А тут и муж легок на помине. Плыву это я, как рыба-пижон, в пальто по самый хвост, подплываю, плавники призывно распускаю. «Ну что он опять как маленький, как шпрот-переросток какой! – недоумевает золотая рыбка. – Вечно-то этот кандидат в осетрины всё путает – и место здесь неподходящее, и вообще не сезон еще нереститься!» Присмотрелась – ан нет, не я это, не муж то есть, а самый что ни на есть фельдшер Киракозов. Трется боком рыба-фельдшер, хвостом мацает, вот-вот икру метнет – или что им, рыбам, делать полагается?.. Она-то бы не против, золотая рыбка, от нее сейчас не убудет, но ведь потом рыба-муж все плавники повыдергает, ценную чешую поштучно снимет и на поганых опарышей выменяет!..
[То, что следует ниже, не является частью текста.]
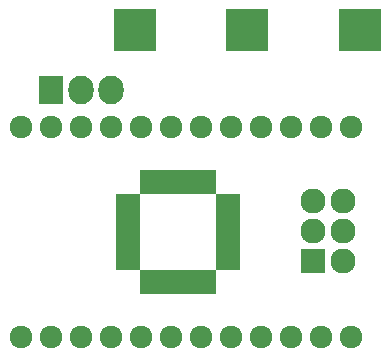
<source format=gbs>
G04 #@! TF.FileFunction,Soldermask,Bot*
%FSLAX46Y46*%
G04 Gerber Fmt 4.6, Leading zero omitted, Abs format (unit mm)*
G04 Created by KiCad (PCBNEW 4.0.1-3.201512221402+6198~38~ubuntu14.04.1-stable) date Sun 07 Feb 2016 23:01:24 GMT*
%MOMM*%
G01*
G04 APERTURE LIST*
%ADD10C,0.100000*%
%ADD11R,0.950000X2.000000*%
%ADD12R,2.000000X0.950000*%
%ADD13R,2.127200X2.432000*%
%ADD14O,2.127200X2.432000*%
%ADD15C,1.924000*%
%ADD16R,3.600000X3.600000*%
%ADD17R,2.127200X2.127200*%
%ADD18O,2.127200X2.127200*%
G04 APERTURE END LIST*
D10*
D11*
X172460000Y-129735000D03*
X173260000Y-129735000D03*
X174060000Y-129735000D03*
X174860000Y-129735000D03*
X175660000Y-129735000D03*
X176460000Y-129735000D03*
X177260000Y-129735000D03*
X178060000Y-129735000D03*
D12*
X179510000Y-131185000D03*
X179510000Y-131985000D03*
X179510000Y-132785000D03*
X179510000Y-133585000D03*
X179510000Y-134385000D03*
X179510000Y-135185000D03*
X179510000Y-135985000D03*
X179510000Y-136785000D03*
D11*
X178060000Y-138235000D03*
X177260000Y-138235000D03*
X176460000Y-138235000D03*
X175660000Y-138235000D03*
X174860000Y-138235000D03*
X174060000Y-138235000D03*
X173260000Y-138235000D03*
X172460000Y-138235000D03*
D12*
X171010000Y-136785000D03*
X171010000Y-135985000D03*
X171010000Y-135185000D03*
X171010000Y-134385000D03*
X171010000Y-133585000D03*
X171010000Y-132785000D03*
X171010000Y-131985000D03*
X171010000Y-131185000D03*
D13*
X164465000Y-121920000D03*
D14*
X167005000Y-121920000D03*
X169545000Y-121920000D03*
D15*
X164465000Y-125095000D03*
X161925000Y-125095000D03*
X167005000Y-125095000D03*
X174625000Y-125095000D03*
X169545000Y-125095000D03*
X172085000Y-125095000D03*
X187325000Y-125095000D03*
X184785000Y-125095000D03*
X189865000Y-125095000D03*
X182245000Y-125095000D03*
X177165000Y-125095000D03*
X179705000Y-125095000D03*
X179705000Y-142875000D03*
X177165000Y-142875000D03*
X182245000Y-142875000D03*
X189865000Y-142875000D03*
X184785000Y-142875000D03*
X187325000Y-142875000D03*
X172085000Y-142875000D03*
X169545000Y-142875000D03*
X174625000Y-142875000D03*
X167005000Y-142875000D03*
X161925000Y-142875000D03*
X164465000Y-142875000D03*
D16*
X190627000Y-116840000D03*
X171577000Y-116840000D03*
X181102000Y-116840000D03*
D17*
X186690000Y-136398000D03*
D18*
X189230000Y-136398000D03*
X186690000Y-133858000D03*
X189230000Y-133858000D03*
X186690000Y-131318000D03*
X189230000Y-131318000D03*
M02*

</source>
Так что кокетливая обломщица-рыбка от соблазна юрк – и в глущобе пейотлей спряталась. От этих кактусов у нее крыша окончательно поехала: краски ярче некуда стали, от собственной чешуи перед глазами золотые фейерверки заплясали, колокольчики со всех сторон перезвоны порассыпали… Спохватилась «неотложная» рыба-доктор, что работать ей надо, уже час вызов на задержке лежит – и не чей-нибудь, а ее хорошей знакомой Ляльки, сверстницы-хромоножки. Рыба-доктор тревожно из зарослей взвилась, боками сверкая, будто «рафик» под мигалкой, и наверх помчалась, где у самой поверхности пучеглазая, вся в истрепанных кружавчиках и завиточках, искалеченная Лялька болтается, как рыба-тоска, как беда-рыба; она еще не брюхом кверху безнадежно трепыхается, но уже бочком…
Видится бедняжке Ляльке, что всё это никакой не аквариум, а большая, студеная, бурная вода. Безжалостные волны ходуном ходят, мотают ее, бьют, а над белыми вспененными гребнями, как ангелы, носятся голодные чайки. Накрыла Ляльку тень, рыпнулась она из последних сил, но опоздала, а птица с рыбешкой в клюве взмыла вверх, выше и выше уходя от своей прожорливой жадной стаи. Лялька увидела внизу игрушечный город, похожий на макет, и подумала с мукой, что лучше всего на свете смотреть на него сверху, как смотрят чайки, а пронзительные хищные чайки, похожие на снег, невозможно белые на фоне растревоженной, отливающей асфальтом воды, нагоняли, настигли, сшиблись, закружились – и Лялька полетела вниз, в неподвижную асфальтовую тьму.
А рыба-врач не успела. Ей бы чудо совершить, на то она и золотая рыбка, да не получилось у нее чудо. Она рот раскрывает, а слово волшебное вымолвить не может, никак ей, рыбе, не выговорить слово. Мало того, ей и наружу не попасть – саданулась Вежина о поверхность, еще раз врезалась, бьется, как рыба об лед, а там и есть лед. Холод вокруг лютый, темень, верх-низ перепутались, а пространство трезвонит и сжимается с замораживающим воем, от которого кровь стынет больше, чем от любого холода. А когда сообразила Вежина, что это так она сама в обезумлении воет, когда рванулась по-сумасшедшему, проламывая твердь, и на нее обрушилась вода…
Скажем сразу: вполне невинный полив нечаянно устроил Киракозов – из самого заурядного граненого стакана самой обычной питьевой водой. Разбуженный вторым подряд телефонным звонком и унылым раздражением заспанной диспетчерши, он всего-навсего хотел запить полынный привкус во рту, нелепо, просоночно выронил стакан – и тогда случилось это. Не то из-под него, не то из-под лежбища коллеги Бублика раздался трубный зов всех ангелов апокалипсиса, и ад последовал за духовым оркестром, и произошли голоса и громы, и молнии, и землетрясение; и когда семь громов проговорили голосами своими, я хотел было писать, но услышал голос с неба, говорящий мне: скрой, что говорили семь громов, и не пиши сего…
Доселе спавший без мистических видений Антон с ужасом ощупывал свой сквернословно завывающий зад, Родион Романыч бестолково ловил стакан, просочившийся в щелку между топчанами, а узенькая расщелина на том месте, где должна была бы лежать доктор Вежина, разверзлась, как преисподняя, кладезь бездны отворился, и буйнопомешанная Диана выломилась на божий свет.